Print everything in the records exactly. Leave the pictures out.

## [Records to process]

::::

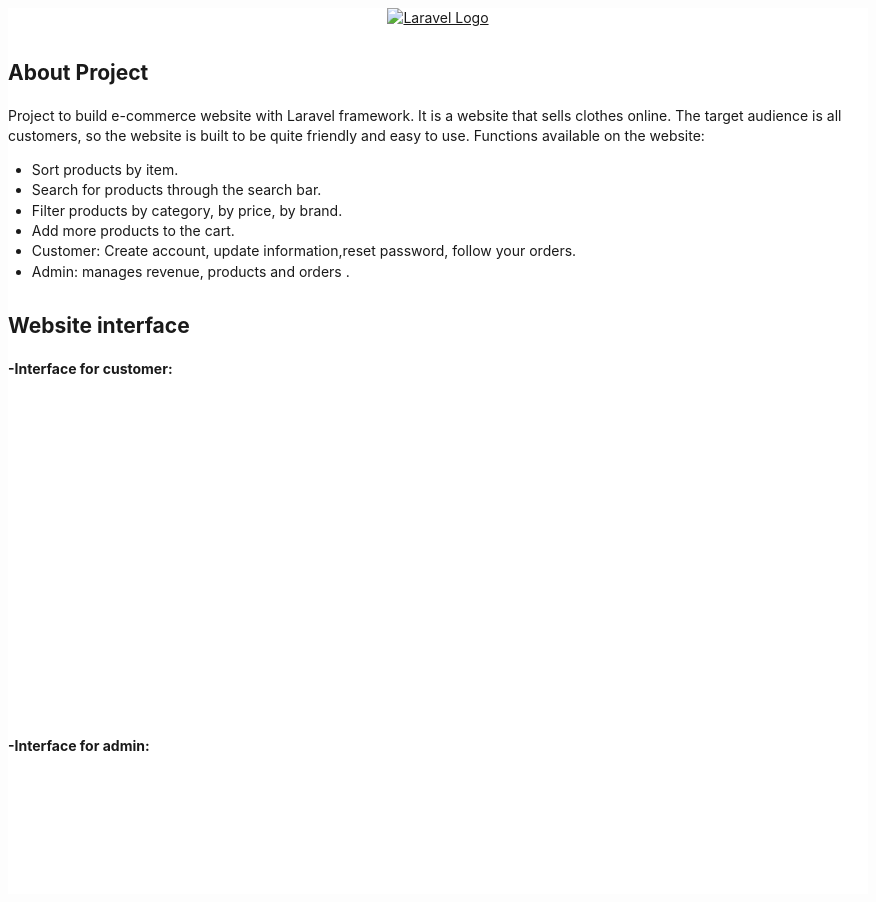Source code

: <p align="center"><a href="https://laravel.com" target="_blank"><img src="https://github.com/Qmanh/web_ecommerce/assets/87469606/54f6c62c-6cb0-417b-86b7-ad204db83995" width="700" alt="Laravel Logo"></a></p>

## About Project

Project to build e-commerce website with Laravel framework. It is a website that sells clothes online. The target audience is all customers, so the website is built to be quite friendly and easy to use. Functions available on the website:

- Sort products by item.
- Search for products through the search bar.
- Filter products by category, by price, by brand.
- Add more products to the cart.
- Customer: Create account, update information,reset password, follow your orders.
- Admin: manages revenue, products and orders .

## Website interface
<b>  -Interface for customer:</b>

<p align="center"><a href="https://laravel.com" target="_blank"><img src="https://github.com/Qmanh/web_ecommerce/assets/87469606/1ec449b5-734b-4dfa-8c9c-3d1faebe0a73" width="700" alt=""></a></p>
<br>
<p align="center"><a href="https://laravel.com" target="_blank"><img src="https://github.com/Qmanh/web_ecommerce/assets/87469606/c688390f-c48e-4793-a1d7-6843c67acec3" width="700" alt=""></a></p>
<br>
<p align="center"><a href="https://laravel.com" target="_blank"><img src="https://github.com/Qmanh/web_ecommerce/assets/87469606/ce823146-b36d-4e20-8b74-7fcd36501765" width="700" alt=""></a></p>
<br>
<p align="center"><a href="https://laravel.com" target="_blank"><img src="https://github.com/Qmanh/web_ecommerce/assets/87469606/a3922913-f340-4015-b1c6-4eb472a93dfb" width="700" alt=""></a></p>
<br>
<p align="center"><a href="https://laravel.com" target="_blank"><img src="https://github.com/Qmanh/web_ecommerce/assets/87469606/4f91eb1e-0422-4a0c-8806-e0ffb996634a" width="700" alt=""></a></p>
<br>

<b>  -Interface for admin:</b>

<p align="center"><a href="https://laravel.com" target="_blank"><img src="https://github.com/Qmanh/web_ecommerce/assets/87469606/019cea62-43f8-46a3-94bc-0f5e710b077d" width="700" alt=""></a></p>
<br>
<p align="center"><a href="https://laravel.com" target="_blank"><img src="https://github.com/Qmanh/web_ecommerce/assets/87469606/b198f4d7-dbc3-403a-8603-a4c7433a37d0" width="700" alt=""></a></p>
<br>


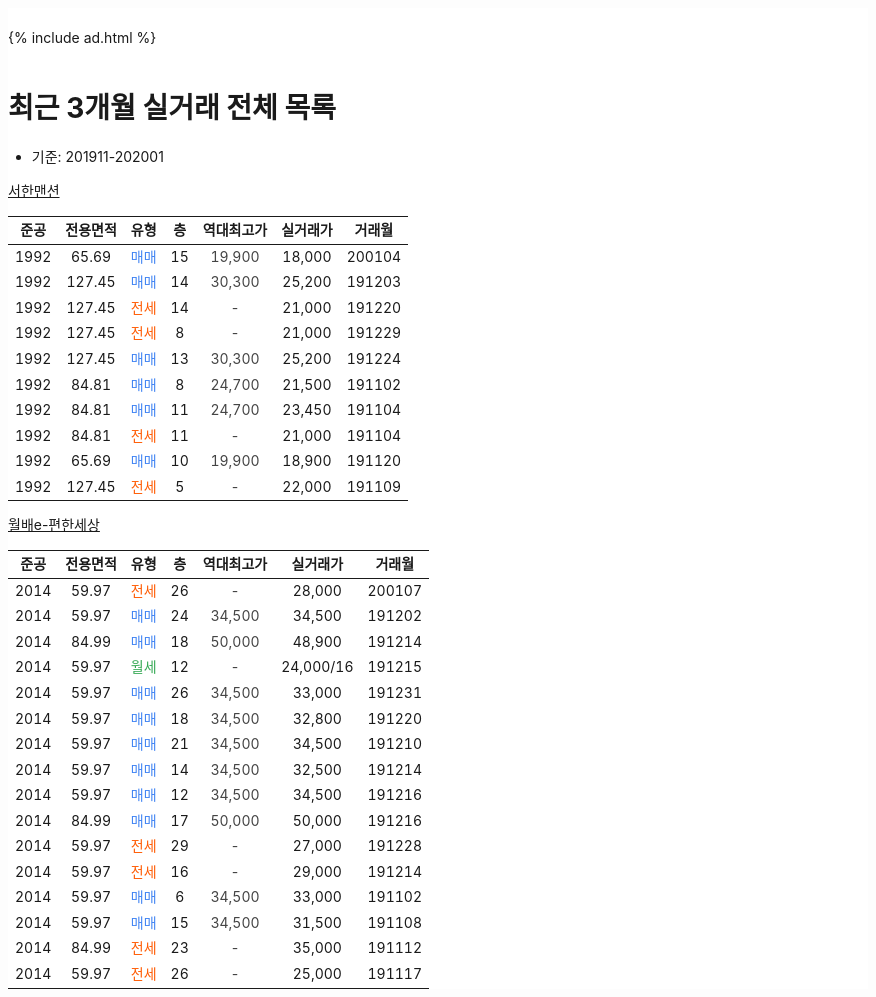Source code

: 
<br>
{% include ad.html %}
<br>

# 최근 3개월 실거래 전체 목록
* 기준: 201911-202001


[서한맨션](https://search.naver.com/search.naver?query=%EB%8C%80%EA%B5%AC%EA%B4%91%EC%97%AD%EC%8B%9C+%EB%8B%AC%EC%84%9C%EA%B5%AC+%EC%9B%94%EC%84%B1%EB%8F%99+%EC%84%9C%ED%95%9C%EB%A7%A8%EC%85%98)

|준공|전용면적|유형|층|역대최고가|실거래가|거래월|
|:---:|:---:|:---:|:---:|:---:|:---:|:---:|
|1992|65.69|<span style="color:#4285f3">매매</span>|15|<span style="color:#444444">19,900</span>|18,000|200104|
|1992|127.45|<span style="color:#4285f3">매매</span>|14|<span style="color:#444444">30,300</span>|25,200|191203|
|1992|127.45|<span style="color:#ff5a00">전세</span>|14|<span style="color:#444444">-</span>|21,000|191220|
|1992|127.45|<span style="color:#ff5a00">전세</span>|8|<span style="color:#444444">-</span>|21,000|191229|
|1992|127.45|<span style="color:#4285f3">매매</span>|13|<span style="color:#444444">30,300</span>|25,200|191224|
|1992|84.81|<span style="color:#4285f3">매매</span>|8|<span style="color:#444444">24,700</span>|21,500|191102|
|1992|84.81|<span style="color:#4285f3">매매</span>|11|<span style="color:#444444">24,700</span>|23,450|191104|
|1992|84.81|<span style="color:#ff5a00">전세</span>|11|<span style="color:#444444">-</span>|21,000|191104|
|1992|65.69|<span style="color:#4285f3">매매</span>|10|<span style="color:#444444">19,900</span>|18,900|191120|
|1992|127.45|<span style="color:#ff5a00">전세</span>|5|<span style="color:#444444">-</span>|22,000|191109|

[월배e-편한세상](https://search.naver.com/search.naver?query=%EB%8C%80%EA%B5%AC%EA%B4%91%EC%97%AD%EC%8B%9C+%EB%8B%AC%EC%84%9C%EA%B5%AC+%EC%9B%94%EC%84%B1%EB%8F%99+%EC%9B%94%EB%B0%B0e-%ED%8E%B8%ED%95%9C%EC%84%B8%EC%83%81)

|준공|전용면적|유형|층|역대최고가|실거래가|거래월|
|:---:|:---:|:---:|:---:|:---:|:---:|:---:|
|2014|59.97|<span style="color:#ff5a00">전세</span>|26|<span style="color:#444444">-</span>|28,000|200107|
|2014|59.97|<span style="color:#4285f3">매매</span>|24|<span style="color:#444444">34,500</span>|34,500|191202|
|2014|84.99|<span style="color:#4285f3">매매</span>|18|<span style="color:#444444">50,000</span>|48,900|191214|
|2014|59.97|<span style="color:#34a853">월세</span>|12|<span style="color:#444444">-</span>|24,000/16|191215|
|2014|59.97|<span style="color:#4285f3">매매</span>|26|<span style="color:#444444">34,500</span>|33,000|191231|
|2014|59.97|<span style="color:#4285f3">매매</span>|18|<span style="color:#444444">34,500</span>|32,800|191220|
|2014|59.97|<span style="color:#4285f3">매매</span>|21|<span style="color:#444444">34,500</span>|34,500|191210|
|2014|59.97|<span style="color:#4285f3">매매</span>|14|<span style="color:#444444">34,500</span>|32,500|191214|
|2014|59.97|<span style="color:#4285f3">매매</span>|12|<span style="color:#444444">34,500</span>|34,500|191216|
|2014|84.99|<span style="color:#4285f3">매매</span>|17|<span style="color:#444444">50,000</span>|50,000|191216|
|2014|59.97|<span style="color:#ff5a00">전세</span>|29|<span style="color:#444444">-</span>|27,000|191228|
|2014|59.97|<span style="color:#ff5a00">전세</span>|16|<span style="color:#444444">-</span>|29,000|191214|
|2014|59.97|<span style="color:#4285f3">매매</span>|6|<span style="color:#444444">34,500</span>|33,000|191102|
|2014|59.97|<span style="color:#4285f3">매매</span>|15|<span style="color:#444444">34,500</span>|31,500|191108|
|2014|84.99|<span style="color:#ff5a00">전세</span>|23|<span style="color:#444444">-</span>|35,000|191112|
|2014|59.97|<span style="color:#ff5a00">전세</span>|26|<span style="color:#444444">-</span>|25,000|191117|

::::

## [Answer box]
Source code

: <p align="center"><a href="https://laravel.com" target="_blank"><img src="https://github.com/Qmanh/web_ecommerce/assets/87469606/54f6c62c-6cb0-417b-86b7-ad204db83995" width="700" alt="Laravel Logo"></a></p>

## About Project

Project to build e-commerce website with Laravel framework. It is a website that sells clothes online. The target audience is all customers, so the website is built to be quite friendly and easy to use. Functions available on the website:

- Sort products by item.
- Search for products through the search bar.
- Filter products by category, by price, by brand.
- Add more products to the cart.
- Customer: Create account, update information,reset password, follow your orders.
- Admin: manages revenue, products and orders .

## Website interface
<b>  -Interface for customer:</b>

<p align="center"><a href="https://laravel.com" target="_blank"><img src="https://github.com/Qmanh/web_ecommerce/assets/87469606/1ec449b5-734b-4dfa-8c9c-3d1faebe0a73" width="700" alt=""></a></p>
<br>
<p align="center"><a href="https://laravel.com" target="_blank"><img src="https://github.com/Qmanh/web_ecommerce/assets/87469606/c688390f-c48e-4793-a1d7-6843c67acec3" width="700" alt=""></a></p>
<br>
<p align="center"><a href="https://laravel.com" target="_blank"><img src="https://github.com/Qmanh/web_ecommerce/assets/87469606/ce823146-b36d-4e20-8b74-7fcd36501765" width="700" alt=""></a></p>
<br>
<p align="center"><a href="https://laravel.com" target="_blank"><img src="https://github.com/Qmanh/web_ecommerce/assets/87469606/a3922913-f340-4015-b1c6-4eb472a93dfb" width="700" alt=""></a></p>
<br>
<p align="center"><a href="https://laravel.com" target="_blank"><img src="https://github.com/Qmanh/web_ecommerce/assets/87469606/4f91eb1e-0422-4a0c-8806-e0ffb996634a" width="700" alt=""></a></p>
<br>

<b>  -Interface for admin:</b>

<p align="center"><a href="https://laravel.com" target="_blank"><img src="https://github.com/Qmanh/web_ecommerce/assets/87469606/019cea62-43f8-46a3-94bc-0f5e710b077d" width="700" alt=""></a></p>
<br>
<p align="center"><a href="https://laravel.com" target="_blank"><img src="https://github.com/Qmanh/web_ecommerce/assets/87469606/b198f4d7-dbc3-403a-8603-a4c7433a37d0" width="700" alt=""></a></p>
<br>


Source code

: 
<br>
{% include ad.html %}
<br>

# 최근 3개월 실거래 전체 목록
* 기준: 201911-202001


[서한맨션](https://search.naver.com/search.naver?query=%EB%8C%80%EA%B5%AC%EA%B4%91%EC%97%AD%EC%8B%9C+%EB%8B%AC%EC%84%9C%EA%B5%AC+%EC%9B%94%EC%84%B1%EB%8F%99+%EC%84%9C%ED%95%9C%EB%A7%A8%EC%85%98)

|준공|전용면적|유형|층|역대최고가|실거래가|거래월|
|:---:|:---:|:---:|:---:|:---:|:---:|:---:|
|1992|65.69|<span style="color:#4285f3">매매</span>|15|<span style="color:#444444">19,900</span>|18,000|200104|
|1992|127.45|<span style="color:#4285f3">매매</span>|14|<span style="color:#444444">30,300</span>|25,200|191203|
|1992|127.45|<span style="color:#ff5a00">전세</span>|14|<span style="color:#444444">-</span>|21,000|191220|
|1992|127.45|<span style="color:#ff5a00">전세</span>|8|<span style="color:#444444">-</span>|21,000|191229|
|1992|127.45|<span style="color:#4285f3">매매</span>|13|<span style="color:#444444">30,300</span>|25,200|191224|
|1992|84.81|<span style="color:#4285f3">매매</span>|8|<span style="color:#444444">24,700</span>|21,500|191102|
|1992|84.81|<span style="color:#4285f3">매매</span>|11|<span style="color:#444444">24,700</span>|23,450|191104|
|1992|84.81|<span style="color:#ff5a00">전세</span>|11|<span style="color:#444444">-</span>|21,000|191104|
|1992|65.69|<span style="color:#4285f3">매매</span>|10|<span style="color:#444444">19,900</span>|18,900|191120|
|1992|127.45|<span style="color:#ff5a00">전세</span>|5|<span style="color:#444444">-</span>|22,000|191109|

[월배e-편한세상](https://search.naver.com/search.naver?query=%EB%8C%80%EA%B5%AC%EA%B4%91%EC%97%AD%EC%8B%9C+%EB%8B%AC%EC%84%9C%EA%B5%AC+%EC%9B%94%EC%84%B1%EB%8F%99+%EC%9B%94%EB%B0%B0e-%ED%8E%B8%ED%95%9C%EC%84%B8%EC%83%81)

|준공|전용면적|유형|층|역대최고가|실거래가|거래월|
|:---:|:---:|:---:|:---:|:---:|:---:|:---:|
|2014|59.97|<span style="color:#ff5a00">전세</span>|26|<span style="color:#444444">-</span>|28,000|200107|
|2014|59.97|<span style="color:#4285f3">매매</span>|24|<span style="color:#444444">34,500</span>|34,500|191202|
|2014|84.99|<span style="color:#4285f3">매매</span>|18|<span style="color:#444444">50,000</span>|48,900|191214|
|2014|59.97|<span style="color:#34a853">월세</span>|12|<span style="color:#444444">-</span>|24,000/16|191215|
|2014|59.97|<span style="color:#4285f3">매매</span>|26|<span style="color:#444444">34,500</span>|33,000|191231|
|2014|59.97|<span style="color:#4285f3">매매</span>|18|<span style="color:#444444">34,500</span>|32,800|191220|
|2014|59.97|<span style="color:#4285f3">매매</span>|21|<span style="color:#444444">34,500</span>|34,500|191210|
|2014|59.97|<span style="color:#4285f3">매매</span>|14|<span style="color:#444444">34,500</span>|32,500|191214|
|2014|59.97|<span style="color:#4285f3">매매</span>|12|<span style="color:#444444">34,500</span>|34,500|191216|
|2014|84.99|<span style="color:#4285f3">매매</span>|17|<span style="color:#444444">50,000</span>|50,000|191216|
|2014|59.97|<span style="color:#ff5a00">전세</span>|29|<span style="color:#444444">-</span>|27,000|191228|
|2014|59.97|<span style="color:#ff5a00">전세</span>|16|<span style="color:#444444">-</span>|29,000|191214|
|2014|59.97|<span style="color:#4285f3">매매</span>|6|<span style="color:#444444">34,500</span>|33,000|191102|
|2014|59.97|<span style="color:#4285f3">매매</span>|15|<span style="color:#444444">34,500</span>|31,500|191108|
|2014|84.99|<span style="color:#ff5a00">전세</span>|23|<span style="color:#444444">-</span>|35,000|191112|
|2014|59.97|<span style="color:#ff5a00">전세</span>|26|<span style="color:#444444">-</span>|25,000|191117|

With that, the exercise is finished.